Katie Rockwell is a lifelong Keene native that hasn’t missed a festival.
She began her statements by asking the committee if they had a plan for the nonprofits that would “lose out” if Pumpkin Fest did not occur.
The 26-year-old resident of Roxbury Street said not holding a 2015 Pumpkin Festival is a bad message to send.
“I don’t really think the right message to send is that we can’t handle a bunch of drunken college kids, it’s letting [the college students] win,” Rockwell said.
Rockwell said she believes that no matter how much the city is paying for police protection, Keene is still profiting from the festival.
Rockwell said, “[Members of the committee] are so caught up on the receipts of the festival that [they’re] willing to shut everything down.
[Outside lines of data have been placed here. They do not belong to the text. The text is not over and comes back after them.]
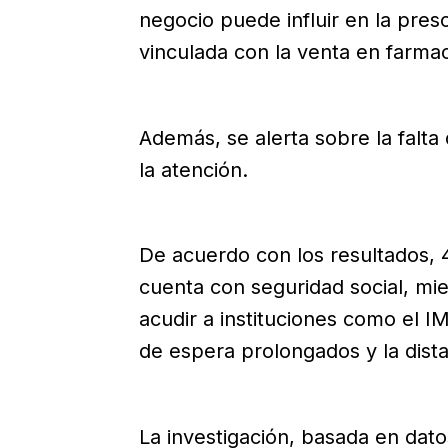
negocio puede influir en la pres
vinculada con la venta en farmac
Además, se alerta sobre la falta 
la atención.
De acuerdo con los resultados,
cuenta con seguridad social, mie
acudir a instituciones como el I
de espera prolongados y la dista
La investigación, basada en da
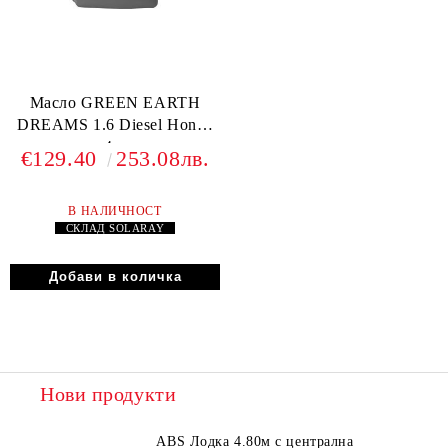
Масло GREEN EARTH
DREAMS 1.6 Diesel Honda
4л.
€129.40
253.08лв.
В НАЛИЧНОСТ
СКЛАД
SOLARAY
Нови продукти
ABS Лодка 4.80м с централна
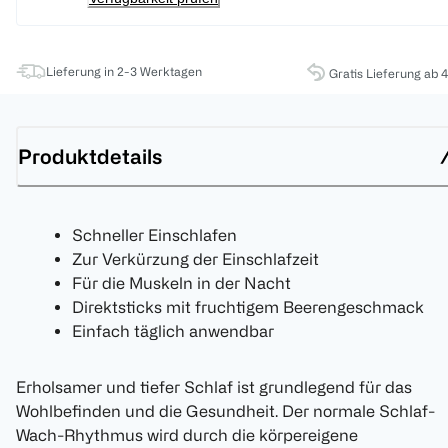
Lieferung in 2-3 Werktagen
Gratis Lieferung ab 
Produktdetails
Schneller Einschlafen
Zur Verkürzung der Einschlafzeit
Für die Muskeln in der Nacht
Direktsticks mit fruchtigem Beerengeschmack
Einfach täglich anwendbar
Erholsamer und tiefer Schlaf ist grundlegend für das
Wohlbefinden und die Gesundheit. Der normale Schlaf-
Wach-Rhythmus wird durch die körpereigene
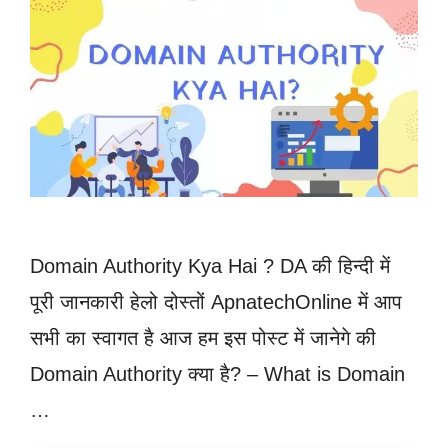
Domain Authority Kya Hai ? DA की हिन्दी में
पूरी जानकारी हेलो दोस्तों ApnatechOnline में आप
सभी का स्वागत है आज हम इस पोस्ट में जानेगे की
Domain Authority क्या है? – What is Domain
…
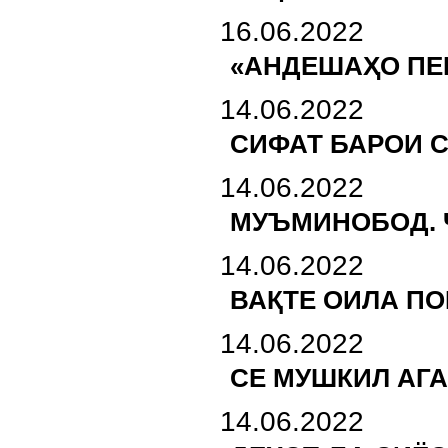
16.06.2022
«АНДЕШАҲО ПЕ
14.06.2022
СИФАТ БАРОИ 
14.06.2022
МУЪМИНОБОД. 
14.06.2022
ВАҚТЕ ОИЛА П
14.06.2022
СЕ МУШКИЛ АГА
14.06.2022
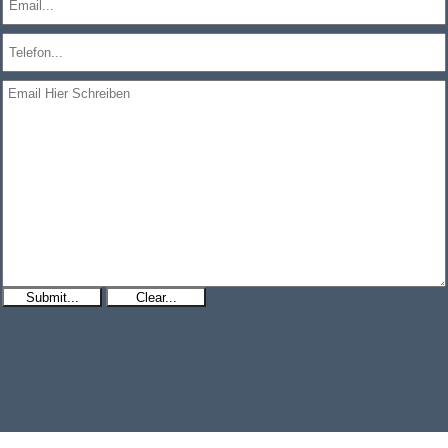
Submit...
Clear...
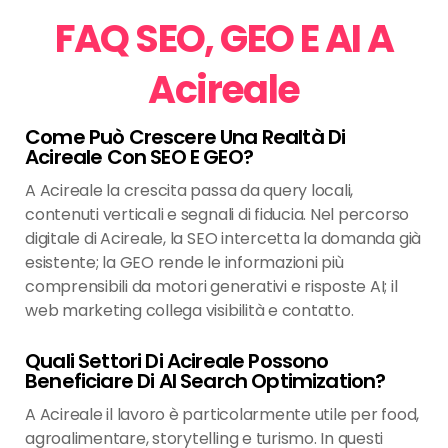
FAQ SEO, GEO E AI A
Acireale
Come Può Crescere Una Realtà Di
Acireale Con SEO E GEO?
A Acireale la crescita passa da query locali,
contenuti verticali e segnali di fiducia. Nel percorso
digitale di Acireale, la SEO intercetta la domanda già
esistente; la GEO rende le informazioni più
comprensibili da motori generativi e risposte AI; il
web marketing collega visibilità e contatto.
Quali Settori Di Acireale Possono
Beneficiare Di AI Search Optimization?
A Acireale il lavoro è particolarmente utile per food,
agroalimentare, storytelling e turismo. In questi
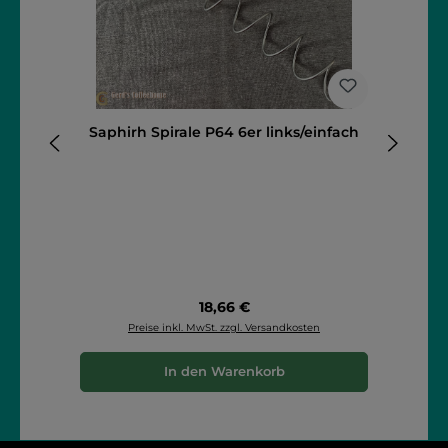
Saphirh Spirale P64 6er links/einfach
S
Regulärer Preis:
18,66 €
Preise inkl. MwSt. zzgl. Versandkosten
In den Warenkorb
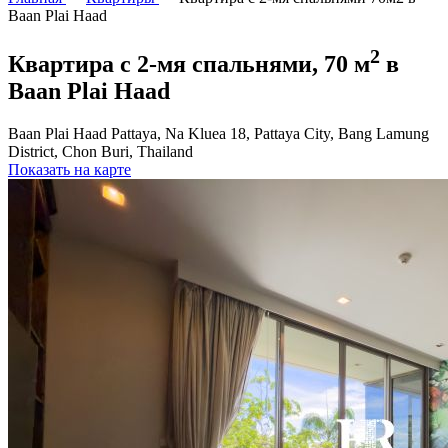
Baan Plai Haad
2
Квартира с 2-мя спальнями, 70 м
в
Baan Plai Haad
Baan Plai Haad Pattaya, Na Kluea 18, Pattaya City, Bang Lamung
District, Chon Buri, Thailand
Показать на карте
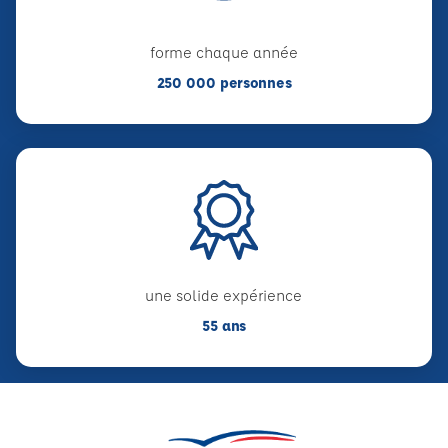
forme chaque année
250 000 personnes
une solide expérience
55 ans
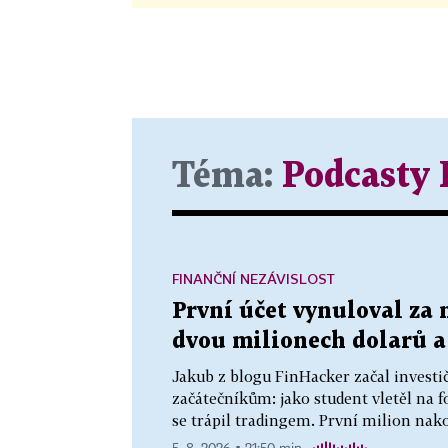
Téma:
Podcasty
FINANČNÍ NEZÁVISLOST
První účet vynuloval za 
dvou milionech dolarů a
Jakub z blogu FinHacker začal investič
začátečníkům: jako student vletěl na fo
se trápil tradingem. První milion nako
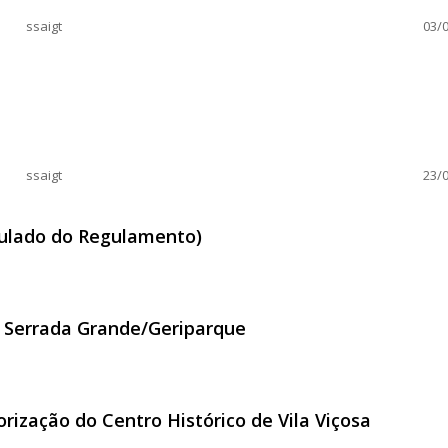
ssaigt
03/0
ssaigt
23/0
ulado do Regulamento)
iculado do Regulamento)
a Serrada Grande/Geriparque
al da Serrada Grande/Geriparque
rização do Centro Histórico de Vila Viçosa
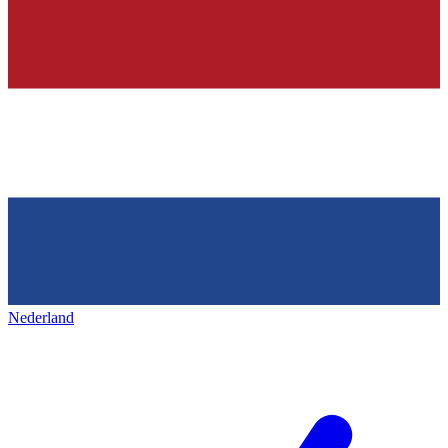
Nederland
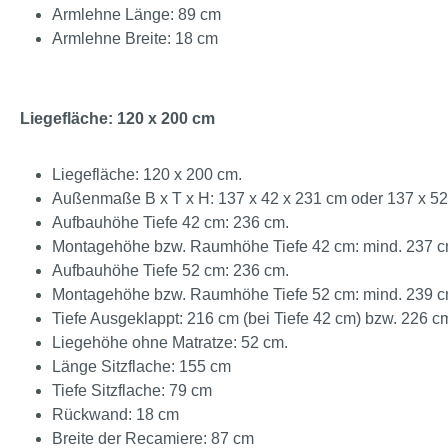
Armlehne Länge: 89 cm
Armlehne Breite: 18 cm
Liegefläche: 120 x 200 cm
Liegefläche: 120 x 200 cm.
Außenmaße B x T x H: 137 x 42 x 231 cm oder 137 x 52
Aufbauhöhe Tiefe 42 cm: 236 cm.
Montagehöhe bzw. Raumhöhe Tiefe 42 cm: mind. 237 c
Aufbauhöhe Tiefe 52 cm: 236 cm.
Montagehöhe bzw. Raumhöhe Tiefe 52 cm: mind. 239 c
Tiefe Ausgeklappt: 216 cm (bei Tiefe 42 cm) bzw. 226 cm
Liegehöhe ohne Matratze: 52 cm.
Länge Sitzflache: 155 cm
Tiefe Sitzflache: 79 cm
Rückwand: 18 cm
Breite der Recamiere: 87 cm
Everyone profits but no one wants to pay the bill.”
She said she believes the city of Keene needs Pumpkin Fest to bring in a variety of people.
“If we’re counting on people walking dogs as diversity of this town then this is a festival we need,” she said.
Another resident had a different view of a 2015 Pumpkin Festival.
Dan Curran has been a resident of Keene for over 35 years. He represented the taxpayers of Keene during the committee meeting.
He asked the committee to understand that there are people in the area that have dealt with the “craziness” of Pumpkin Fest in the past years, and suggested the ending of Pumpkin Fest.
“Nonprofits have survived before the festival and they will survive after,” Curran added.
“I’m tired of watching my tax dollars be put out for an increasing number of issues,” Curran said.
He said he believes that it’s not the festival itself that draws people in; it’s the date of the festival.
Curran said he hopes that some time down the way, another organization will create a new festival that will not create such chaos.
Ruth Sterling, Pumpkin Festival coordinator, was also in attendance at the meeting.
She suggested to the committee that the city create a security plan much like one of the University of Massachusetts-Amherst’s “Blarney Blowout.”
Sterling said she has sent a report of the security plan to city council members, Mayor Lane, and the President of KSC.
She said she hopes to create a plan that will ensure safety for the community. “Let’s face our fear and fix the Fest,” Sterling said.
Despite much positive discussion at the meeting, the committee unanimously voted down the license for the planning of a 2015 Pumpkin Festival.